Showing posts with label remote sensing. Show all posts
Showing posts with label remote sensing. Show all posts

Sunday, November 26, 2017

GIS 4035 - Remote Sensing and Photo Interpretation - Student Spotlight

Module 10: Supervised Classification

The blog postings for Week 10 illustrated that a number of students had a good understanding of how to use Erdas Imagine to perform a supervised classification on multispectral satellite imagery.
However, Ashlee Malone's blog was especially good and stood out from the rest.  This week, we would like to highlight her excellent work!

In this lab, students were instructed to create spectral signatures and AOI features, produce classified images from satellite data, and recognize and eliminate spectral confusion between spectral signatures.  

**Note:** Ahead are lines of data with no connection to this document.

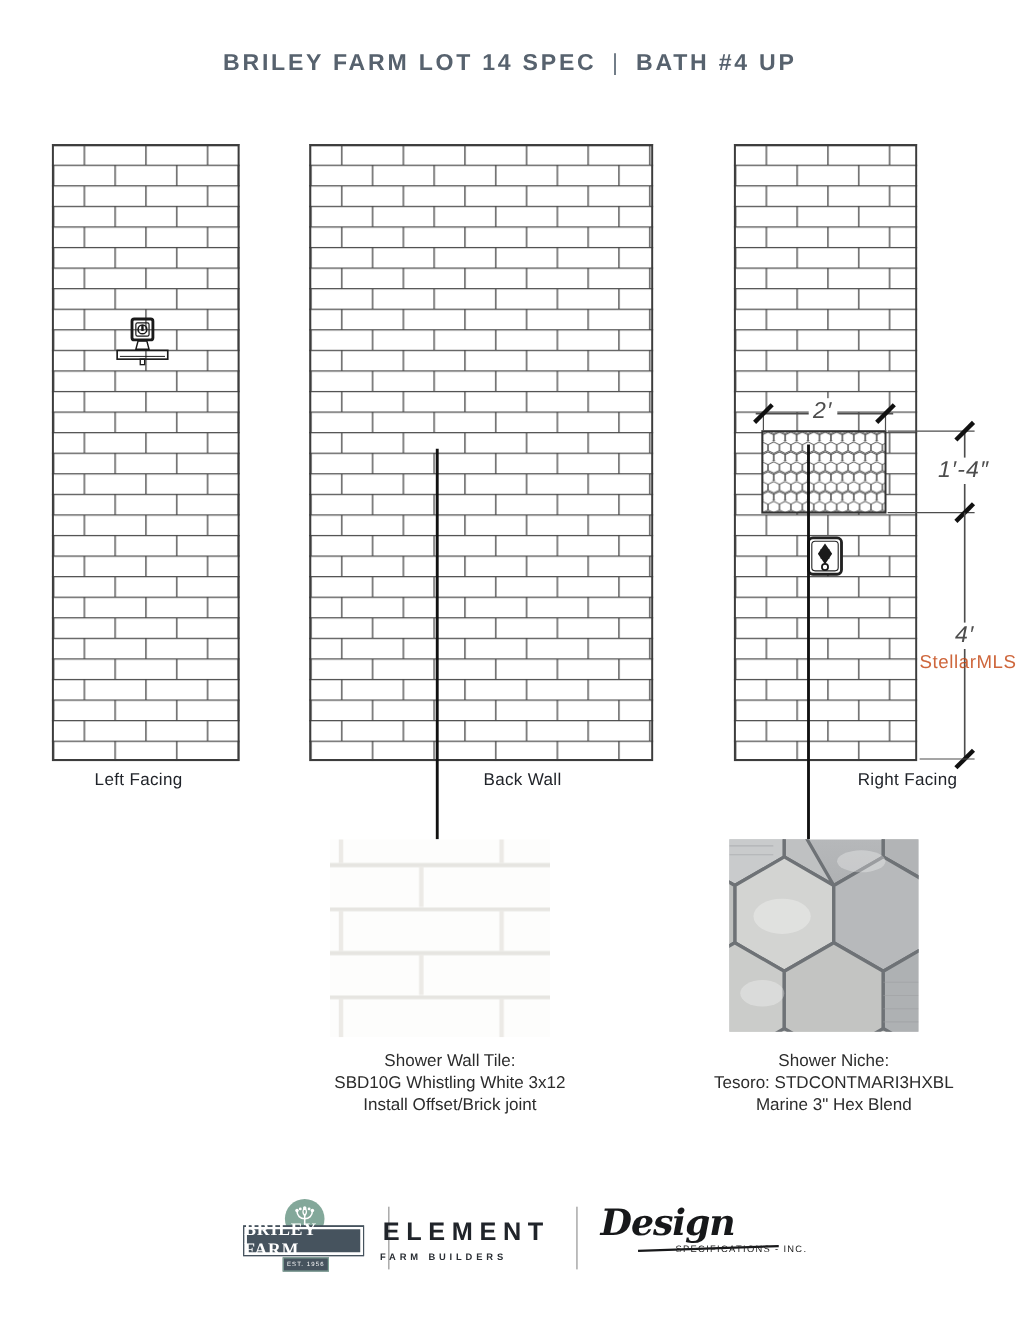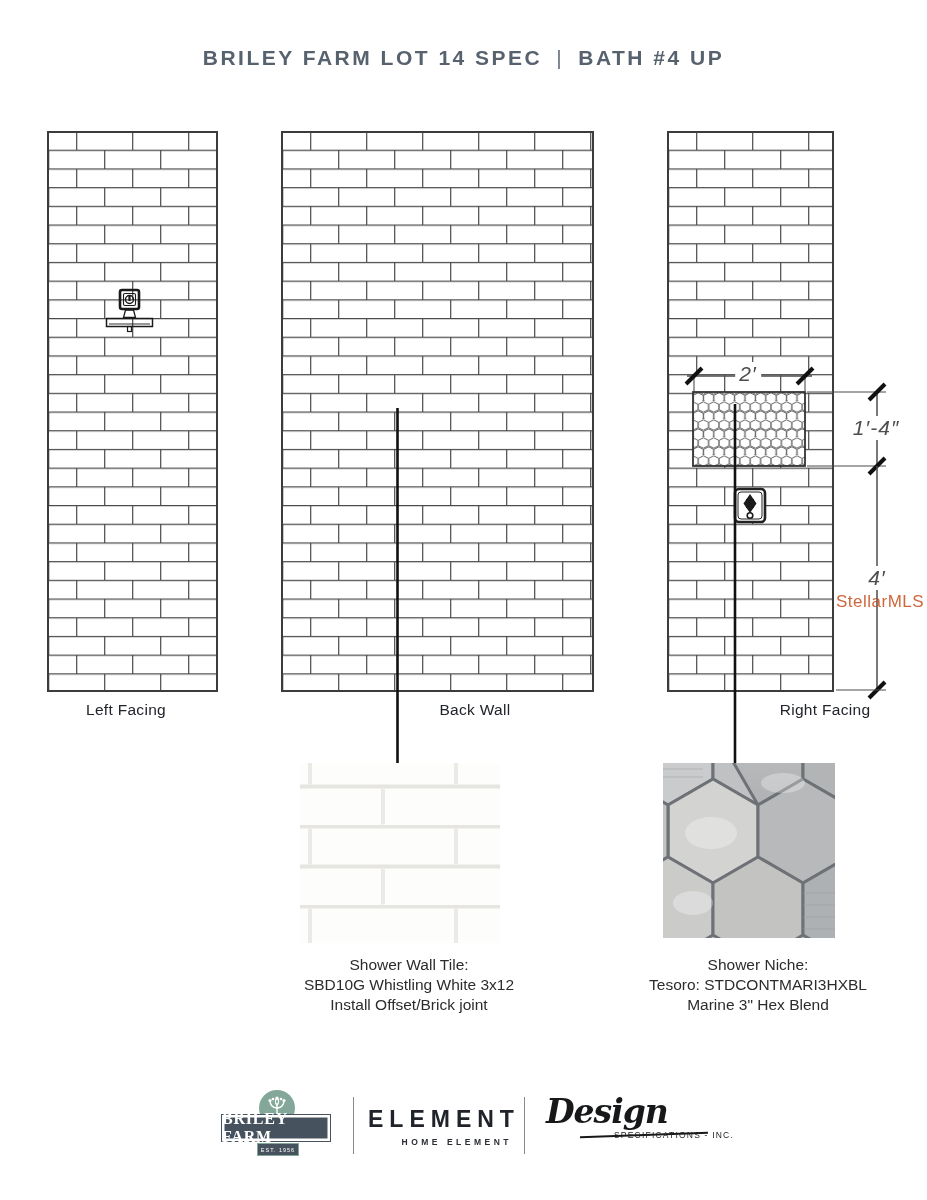--- a/index.html
+++ b/index.html
@@ -26,21 +26,21 @@
   #briley .circle{position:absolute;left:38px;top:0;width:36px;height:36px;border-radius:50%;
                   background:#83a89a;display:flex;align-items:center;justify-content:center;}
   #briley .banner{position:absolute;left:0;top:24px;width:108px;height:26px;background:#46535e;
                   border:1.5px solid #46535e;box-shadow:inset 0 0 0 2.5px #ffffff;
                   display:flex;align-items:center;justify-content:center;}
   #briley .banner span{color:#ffffff;font-family:"Liberation Serif",serif;font-weight:700;
                   font-size:16px;letter-spacing:.8px;}
   #briley .tag{position:absolute;left:36px;top:53px;width:40px;height:11px;background:#46535e;
                border:1px solid #83a89a;display:flex;align-items:center;justify-content:center;}
   #briley .tag span{color:#fff;font-size:5.5px;letter-spacing:1px;}
-  #element{left:362px;top:1106px;width:150px;text-align:right;color:#20242a;}
+  #element{left:342px;top:1106px;width:150px;text-align:left;color:#20242a;}
   #element .main{font-size:23px;font-weight:600;letter-spacing:6px;text-indent:6px;}
   #element .sub{margin-top:4px;font-size:8.5px;font-weight:700;letter-spacing:3.5px;text-indent:3.5px;color:#2a2e34;}
   #design{left:546px;top:1092px;width:190px;height:60px;color:#17181a;}
   #design .script{position:absolute;left:0;top:0;font-family:"DejaVu Serif",serif;
                   font-style:italic;font-weight:700;font-size:33px;letter-spacing:-1px;}
   #design .swash{position:absolute;left:34px;top:42px;width:128px;height:2px;background:#17181a;
                  transform:rotate(-2deg);}
   #design .sub{position:absolute;left:68px;top:38px;font-size:8.5px;letter-spacing:1.2px;color:#222;}
 </style>
 </head>
@@ -227,21 +227,21 @@
     </div>
     <div class="tag">
       <span>EST. 1956</span>
     </div>
   </div>
 
   <div class="abs divider" style="left:353px;"></div>
 
   <div id="element" class="abs">
     <div class="main">ELEMENT</div>
-    <div class="sub">HOME ELEMENT</div>
+    <div class="sub">FARM BUILDERS</div>
   </div>
 
   <div class="abs divider" style="left:524px;"></div>
 
   <div id="design" class="abs">
     <span class="script">Design</span>
     <span class="swash"></span>
     <span class="sub">SPECIFICATIONS - INC.</span>
   </div>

Ashlee's blog description was well written, easy to read and outlined all the steps . She covered all the crucial steps required to conduct a supervised image classification in Erdas Imagine, including the development of training sites (using AOI layers), evaluating the training sites to limit the amount of spectral confusion, and ultimately the choice of spectral bands to include. She also included  an excellent description of both (a) the spectral distance file, which can be used to evaluate the accuracy of the classified image, and (b) the chosen classification method (maximum likelihood).  In addition to her well written blog description, Ashlee's map was well designed and easy to interpret (we especially liked her color choices for the different LULC classes). She also included the distance image itself as an inset so readers can evaluate the effectiveness of her classification. Her resulting classified image, was also once of the best we have seen. Differentiating "roads" and "urban" from using images with this level of spatial resolution (30 meters) is very difficult but her final map does an excellent job differentiating these often confused classes.  Overall, Ashlee's blog posting was excellent!




Thursday, October 19, 2017

GIS 4035 - Remote Sensing & Photo Interpretation - Student Spotlight

Module 3 - Land Use/Land Cover (LULC) Classification 

For Week 4 in GIS 4043, students were instructed to locate and identify features using Google Maps street view, construct an unbiased sampling system, and calculate the accuracy of Land Use/Land Cover classification maps.  

The blog postings for Week 4 illustrated that a number of students had a good understanding of how to conduct an accuracy assessment on a LULC classification. However, this week, we would especially like to highlight Daniela Sabillion!

Her blog post is easy to understand, provides an excellent overview of the accuracy assessment techniques learned in this week's Module, and demonstrates a high level of understanding of the material. Daniela provides a brief review of the two main types of accuracy assessment: in-situ and ex-situ.  Despite not having the highest accuracy (which has a lot to do with the differences in scale of the imagery vs the scale of the ground truthing), her blog post provides a good description on how she developed a stratified random sample using a fishnet grid created in ArcGIS. In addition to the description, she also provided graphics of both (a) different sampling methods and (b) her table of sampling points with accuracy assessment (yes or no) with notes. These additional graphics greatly assist with interpreting the process she used for conducting the accuracy assessment.  

In addition, her map demonstrates a keen design. It is easy to read, the map elements are extremely well balanced, and the colors she chose make it very easy to distinguish the different LULC classes.  Overall, Daniella's blog posting was very good!